Año to LGUs: Declare Reds persona non grata

COMBAT-READY In this 2016 photo, New People’s Army rebels gather in Misamis Oriental province to celebrate the group’s founding anniversary. —JIGGER J. JERUSALEM

Interior Secretary Eduardo Año has asked local officials around the country to declare the Communist Party of the Philippines and the New People’s Army (CPP-NPA) as persona non grata (unwelcome or unacceptable) to show their support for the government’s fight to end the communist insurgency that has been waged for 50 years.

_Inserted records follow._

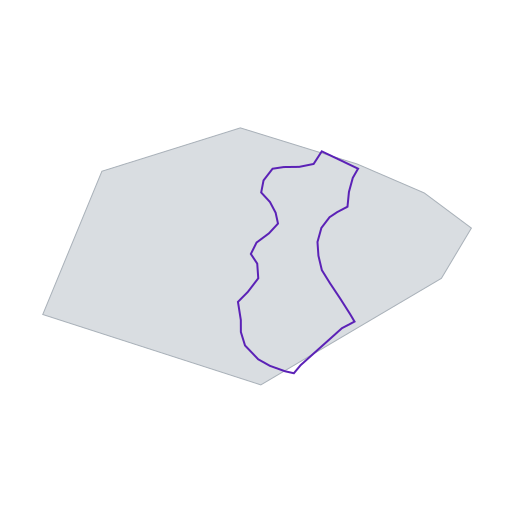 Singapore, with Central Singapore highlighted, rotated 356°
{"feature_id": "SGP-4871", "entity_name": "Central Singapore", "entity_type": "state/province", "adm_level": 1, "iso_a3": "SGP", "parent_name": "Singapore", "parent_adm1": "", "projection": "robinson", "projection_center": [103.856, 1.349], "detail": "fine", "context": "in_parent", "style": "outline", "palette": "violet", "viewbox_px": 512, "rotation_deg": 356, "n_neighbors": 0, "source": "natural_earth", "source_scale": "10m", "svg_char_len": 827}
<svg xmlns="http://www.w3.org/2000/svg" viewBox="0 0 512 512"><g transform="rotate(356 256 256)"><path d="M439.4,291.2L251.8,384.9L39.2,299.5L108.2,160.7L249.3,127.1L363.3,171.3L428.3,204.9L472.8,243.2L439.4,291.2Z" fill="#d9dde1" stroke="#a8b0b8" stroke-width="1"/><path d="M349.7,328.3L336.7,334.0L292.9,368.0L285.6,375.6L276.9,373.0L262.3,366.6L251.0,359.2L238.8,344.5L235.6,330.8L236.4,318.8L234.8,300.5L245.3,291.3L256.7,278.4L256.7,263.7L251.0,253.6L257.5,242.6L270.5,234.3L280.2,225.2L278.6,214.2L273.7,203.1L265.6,193.0L268.8,181.1L278.6,170.1L289.9,169.2L305.3,170.1L319.9,168.2L328.9,156.2L363.9,176.0L358.0,184.8L353.2,198.5L350.7,213.2L340.2,217.8L332.1,222.4L323.2,232.5L318.3,246.3L318.3,260.1L320.7,274.7L328.0,288.5L336.9,304.1L345.9,320.7L349.7,328.3Z" fill="none" stroke="#5b21b6" stroke-width="2"/></g></svg>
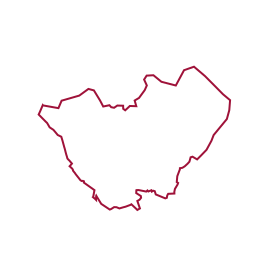 Gharb Bara, North Kordufan, Sudan, rotated 23°
{"feature_id": "16777658B80207598805247", "entity_name": "Gharb Bara", "entity_type": "district", "adm_level": 2, "iso_a3": "SDN", "parent_name": "Sudan", "parent_adm1": "North Kordufan", "projection": "albers", "projection_center": [29.57, 13.951], "detail": "fine", "context": "isolated", "style": "outline", "palette": "rose", "viewbox_px": 256, "rotation_deg": 23, "n_neighbors": 0, "source": "geoboundaries", "source_scale": "gbopen_adm2", "svg_char_len": 2001}
<svg xmlns="http://www.w3.org/2000/svg" viewBox="0 0 256 256"><g transform="rotate(23 128 128)"><path d="M122.9,205.1L122.8,205.3L124.0,205.7L124.5,205.8L125.6,206.2L126.6,206.6L126.5,206.4L125.2,202.8L125.2,202.7L126.5,203.7L133.0,208.3L143.1,210.2L144.2,209.1L146.1,206.3L148.3,205.4L151.5,205.4L154.8,202.7L156.5,201.4L160.3,197.8L160.9,196.9L167.7,199.4L168.6,199.8L170.4,197.4L165.1,191.5L166.7,189.4L167.3,187.1L166.4,185.6L161.0,184.7L160.0,182.0L160.0,181.9L161.9,181.0L169.6,179.4L170.3,177.9L171.5,178.5L173.8,176.2L174.8,177.2L175.6,175.9L177.3,175.7L179.5,178.3L189.8,178.2L191.0,177.1L190.5,174.9L190.5,174.7L190.7,172.9L196.3,170.2L195.6,168.7L195.0,165.7L195.7,160.8L195.6,159.0L194.0,158.7L192.2,153.1L191.9,145.7L191.5,144.7L193.6,143.4L195.2,141.1L196.8,137.6L197.7,135.0L197.1,130.5L198.6,129.2L203.9,129.9L206.0,124.7L208.8,117.4L209.8,107.1L209.6,101.0L215.5,81.1L214.3,72.2L214.1,71.5L211.1,62.5L202.2,59.8L193.0,56.0L178.5,50.1L164.8,45.8L157.0,52.9L155.4,70.2L140.7,72.4L130.8,69.5L124.7,72.5L123.9,77.1L128.7,81.5L128.6,86.6L126.4,96.0L123.4,100.1L127.1,104.7L121.1,107.0L119.7,110.2L118.5,112.8L116.1,112.2L114.8,109.4L109.4,111.5L107.3,114.8L104.4,115.4L102.0,114.3L96.8,117.9L91.4,113.5L81.9,106.7L76.3,107.5L70.5,117.2L56.2,128.8L56.2,136.9L41.0,140.4L40.6,140.2L40.6,140.4L40.6,144.1L40.6,147.2L40.5,150.5L50.0,154.4L50.3,154.5L50.6,154.6L51.6,155.0L55.6,158.0L59.3,158.7L60.0,158.8L64.7,161.2L66.0,161.9L70.0,162.1L72.6,165.2L76.0,169.5L77.1,170.9L77.4,171.2L78.8,173.0L80.0,174.6L81.9,177.0L82.7,177.9L83.4,178.8L84.1,179.7L84.4,179.9L85.1,180.2L85.9,180.6L86.6,180.8L87.2,181.1L87.9,181.5L89.5,182.2L89.6,182.3L90.3,182.7L89.9,183.9L89.6,184.9L89.2,186.0L90.0,186.3L90.9,186.6L91.0,186.7L92.3,187.1L93.1,187.6L93.9,188.3L94.0,188.7L94.5,189.0L97.1,190.4L97.6,190.8L100.7,192.5L102.2,193.3L104.5,194.6L106.0,194.9L107.1,194.3L108.2,194.3L108.3,194.3L108.7,195.5L113.7,196.6L121.4,198.3L122.9,205.0L122.9,205.1Z" fill="none" stroke="#9f1239" stroke-width="2"/></g></svg>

“Now is not the time to fear. Now is the time to take a stand against these [groups] to show them that we will not be a party to their plot against the government and our democratic way of life,” Año said in a statement on Thursday.

Threats

He assured that the government was intent on ending insurgency, as shown by the creation of the National Task Force to End the Local Communist Armed Conflict, which is led by President Duterte.

The government, in March this year, terminated the peace talks with communist rebels, who were represented by a panel of negotiators from the National Democratic Front of the Philippines.

Año cited Mayor Romy Salvame of Taytay, Palawan province, and other local officials who had stood by their passage of a May 2019 resolution declaring as persona non grata the CPP-NPA, despite receiving death threats from rebels.

Strong message

The secretary said the declaration would “send a strong message to the enemy,” assuring that the police and the military were prepared to give additional security to local officials who would receive threats.

“We cannot do it [end communist insurgency] on our own. We need the help of the local government units (LGUs), the public and all other stakeholders,” he said, noting that declaring communist rebels unwelcome in their localities would ensure that no support would reach the group.

Records from the Department of the Interior and Local Government (DILG) showed that at least 270 LGUs had declared the CPP-NPA as persona non grata through council resolutions. Among these are nine provinces, 29 towns, a city and 241 barangay.